Read blogs, not newspapers

Certainly blogs are the way to go if you want the real story behind the sudden discovery by the United States Justice Department and the FBI that the community organizing group, ACORN, may have perpetrated voter registration fraud.

Josh Marshall over at TalkingPointsMemo really covered the hell out of the U.S. attorney firings story last. He can claim at least one scalp, that of Alberto Gonzalez, the supremely unqualified attorney general. TPM simply leads the way on this story and many others.

So, when the site says over and over and over again that there is more than meet the eye to the mushrooming probe of the community organizing group, ACORN, that it is a politically motivated probe, more Republican dirty tricks, I have to sit up and notice. This has been done before. It was the underlining reason those all those United States attorneys were fired.

David Iglesias, former U.S. Attorney for the District of New Mexico, has told TPM he is astounded that DOJ would again bring these charges, especially so close to an election.

“I’m astounded that this issue is being trotted out again,” Iglesias told TPMmuckraker. “Based on what I saw in 2004 and 2006, it’s a scare tactic.” In 2006, Iglesias was fired as U.S. attorney thanks partly to his reluctance to pursue voter-fraud cases as aggressively as DOJ wanted — one of several U.S. attorneys fired for inappropriate political reasons, according to a recently released report by DOJ’s Office of the Inspector General.

Iglesias, who has been the most outspoken of the fired U.S. attorneys, went on to say that the FBI’s investigation seemed designed to inappropriately create a “boogeyman” out of voter fraud.

And he added that it “stands to reason” that the investigation was launched in response to GOP complaints. In recent weeks, national Republican figures — including John McCain at last night’s debate — have sought to make an issue out of ACORN’s voter-registration activities.

ACORN has registered 1.3 million voters, most of them Democrats. Republicans need to figure out a way to keep those voters from voting on Nov. 4. That is the reason they’ve raised the hue and cry over registration anomalies that, if they exist, are negligible, at best.

Rather than perpetrating fraud, ACORN is the victim of politically motivated witch-hunt.

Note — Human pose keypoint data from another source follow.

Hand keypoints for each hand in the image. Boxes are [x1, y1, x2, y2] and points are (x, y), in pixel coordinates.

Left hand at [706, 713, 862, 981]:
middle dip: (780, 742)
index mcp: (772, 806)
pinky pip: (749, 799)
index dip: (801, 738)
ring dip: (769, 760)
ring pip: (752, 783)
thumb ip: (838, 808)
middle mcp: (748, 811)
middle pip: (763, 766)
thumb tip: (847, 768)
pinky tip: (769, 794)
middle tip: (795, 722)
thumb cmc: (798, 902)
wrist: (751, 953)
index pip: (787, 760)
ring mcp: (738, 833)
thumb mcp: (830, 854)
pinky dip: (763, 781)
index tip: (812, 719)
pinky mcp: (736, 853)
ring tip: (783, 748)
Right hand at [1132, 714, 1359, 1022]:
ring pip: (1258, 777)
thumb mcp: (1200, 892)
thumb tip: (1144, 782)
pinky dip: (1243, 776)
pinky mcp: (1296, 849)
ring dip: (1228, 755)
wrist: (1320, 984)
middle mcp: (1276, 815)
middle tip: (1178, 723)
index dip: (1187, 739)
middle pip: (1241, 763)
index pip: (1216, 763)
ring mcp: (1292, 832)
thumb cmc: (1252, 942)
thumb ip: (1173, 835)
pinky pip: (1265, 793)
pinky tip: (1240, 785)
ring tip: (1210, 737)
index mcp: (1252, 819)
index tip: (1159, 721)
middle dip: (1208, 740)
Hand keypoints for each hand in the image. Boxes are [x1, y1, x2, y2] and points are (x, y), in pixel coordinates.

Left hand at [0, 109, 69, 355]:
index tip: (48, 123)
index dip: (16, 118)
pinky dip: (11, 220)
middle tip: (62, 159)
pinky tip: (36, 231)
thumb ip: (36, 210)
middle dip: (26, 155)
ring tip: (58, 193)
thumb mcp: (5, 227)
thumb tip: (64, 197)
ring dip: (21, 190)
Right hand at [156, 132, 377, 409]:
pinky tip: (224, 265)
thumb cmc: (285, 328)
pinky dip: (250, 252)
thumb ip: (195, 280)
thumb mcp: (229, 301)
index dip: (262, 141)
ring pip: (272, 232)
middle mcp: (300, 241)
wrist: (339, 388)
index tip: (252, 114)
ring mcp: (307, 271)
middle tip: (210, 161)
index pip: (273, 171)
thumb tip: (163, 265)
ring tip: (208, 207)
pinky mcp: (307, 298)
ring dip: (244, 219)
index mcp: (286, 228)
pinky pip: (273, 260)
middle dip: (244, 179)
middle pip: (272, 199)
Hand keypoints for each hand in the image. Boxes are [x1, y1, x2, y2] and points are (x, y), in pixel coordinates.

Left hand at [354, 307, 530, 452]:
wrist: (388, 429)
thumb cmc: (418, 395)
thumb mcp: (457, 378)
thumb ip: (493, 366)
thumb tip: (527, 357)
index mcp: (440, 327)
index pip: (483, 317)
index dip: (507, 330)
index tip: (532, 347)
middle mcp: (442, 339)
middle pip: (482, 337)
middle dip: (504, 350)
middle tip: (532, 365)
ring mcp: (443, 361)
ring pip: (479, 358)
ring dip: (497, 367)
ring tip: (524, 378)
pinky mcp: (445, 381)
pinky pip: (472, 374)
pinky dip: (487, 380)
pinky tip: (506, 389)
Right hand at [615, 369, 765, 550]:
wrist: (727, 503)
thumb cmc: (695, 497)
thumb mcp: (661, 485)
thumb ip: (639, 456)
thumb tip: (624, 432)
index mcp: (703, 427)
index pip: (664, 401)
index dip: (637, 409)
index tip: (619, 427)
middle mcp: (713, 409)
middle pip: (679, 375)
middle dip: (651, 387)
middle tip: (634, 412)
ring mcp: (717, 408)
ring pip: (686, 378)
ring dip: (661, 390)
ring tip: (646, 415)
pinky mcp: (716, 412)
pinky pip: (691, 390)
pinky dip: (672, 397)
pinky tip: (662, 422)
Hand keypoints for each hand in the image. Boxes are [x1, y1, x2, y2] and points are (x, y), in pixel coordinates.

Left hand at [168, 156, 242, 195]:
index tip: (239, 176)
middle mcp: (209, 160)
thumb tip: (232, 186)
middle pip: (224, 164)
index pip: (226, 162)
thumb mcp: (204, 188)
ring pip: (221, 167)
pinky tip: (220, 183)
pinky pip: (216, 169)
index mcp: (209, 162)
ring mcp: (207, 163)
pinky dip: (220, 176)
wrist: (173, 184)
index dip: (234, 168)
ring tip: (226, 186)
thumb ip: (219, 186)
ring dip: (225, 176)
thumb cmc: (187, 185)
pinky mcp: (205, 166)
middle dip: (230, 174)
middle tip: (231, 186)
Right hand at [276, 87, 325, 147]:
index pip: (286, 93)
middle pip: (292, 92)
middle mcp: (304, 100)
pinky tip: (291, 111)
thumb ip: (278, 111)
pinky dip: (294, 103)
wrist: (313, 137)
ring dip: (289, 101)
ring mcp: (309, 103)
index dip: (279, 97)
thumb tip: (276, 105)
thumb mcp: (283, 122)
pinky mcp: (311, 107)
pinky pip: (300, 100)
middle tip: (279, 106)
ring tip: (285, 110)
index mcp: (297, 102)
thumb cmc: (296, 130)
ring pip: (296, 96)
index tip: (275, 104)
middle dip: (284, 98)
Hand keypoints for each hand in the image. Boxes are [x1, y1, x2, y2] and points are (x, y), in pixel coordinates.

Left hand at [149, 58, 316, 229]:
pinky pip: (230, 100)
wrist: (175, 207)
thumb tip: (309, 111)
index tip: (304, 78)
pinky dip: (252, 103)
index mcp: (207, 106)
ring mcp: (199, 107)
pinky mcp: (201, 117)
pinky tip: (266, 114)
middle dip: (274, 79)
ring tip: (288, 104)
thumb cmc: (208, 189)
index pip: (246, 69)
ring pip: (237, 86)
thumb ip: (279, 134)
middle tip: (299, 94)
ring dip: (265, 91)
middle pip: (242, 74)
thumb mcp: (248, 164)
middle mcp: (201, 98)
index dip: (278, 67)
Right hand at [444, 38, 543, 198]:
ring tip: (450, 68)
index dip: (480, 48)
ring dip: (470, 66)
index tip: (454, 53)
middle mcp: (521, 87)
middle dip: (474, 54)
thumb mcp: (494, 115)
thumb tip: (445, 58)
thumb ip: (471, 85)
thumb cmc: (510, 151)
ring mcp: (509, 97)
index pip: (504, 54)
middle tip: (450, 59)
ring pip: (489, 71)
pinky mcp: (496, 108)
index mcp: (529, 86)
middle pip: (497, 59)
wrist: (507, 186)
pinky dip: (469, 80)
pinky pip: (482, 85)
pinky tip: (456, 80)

The fact, however, is that even if what is alleged is true, it used to be against DOJ policy to bring such lawsuits so close to an election. Bush’s politicized Justice Dept. changed the rule in May 2007 so they could bring such lawsuits on the eve of elections.

Removed from the rules is this crucial passage:

“The Justice Department generally does not favor prosecution of isolated fraudulent voting transactions. This is based in part on constitutional issues that arise when federal jurisdiction is asserted in matters having only a minimal impact on the integrity of the voting process.”

U.S. Sen. Patrick Leahy, (D-VT), was livid discussing this with Republican sewer rat Bradley Schlozman.

John McCain, the floundering Republican presidential candidate, brought up ACORN during the last presidential debate on Wednesday, asking Sen. Barack Obama, his Democratic opponent to disclose the full extent of his relationship with ACORN. The group, he said with a straight face, was “on the verge of maybe perpetrating one of the greatest frauds in voter history in this country.”

I cannot wait for McCain’s political career to be over. He is the greatest fraud in American political history.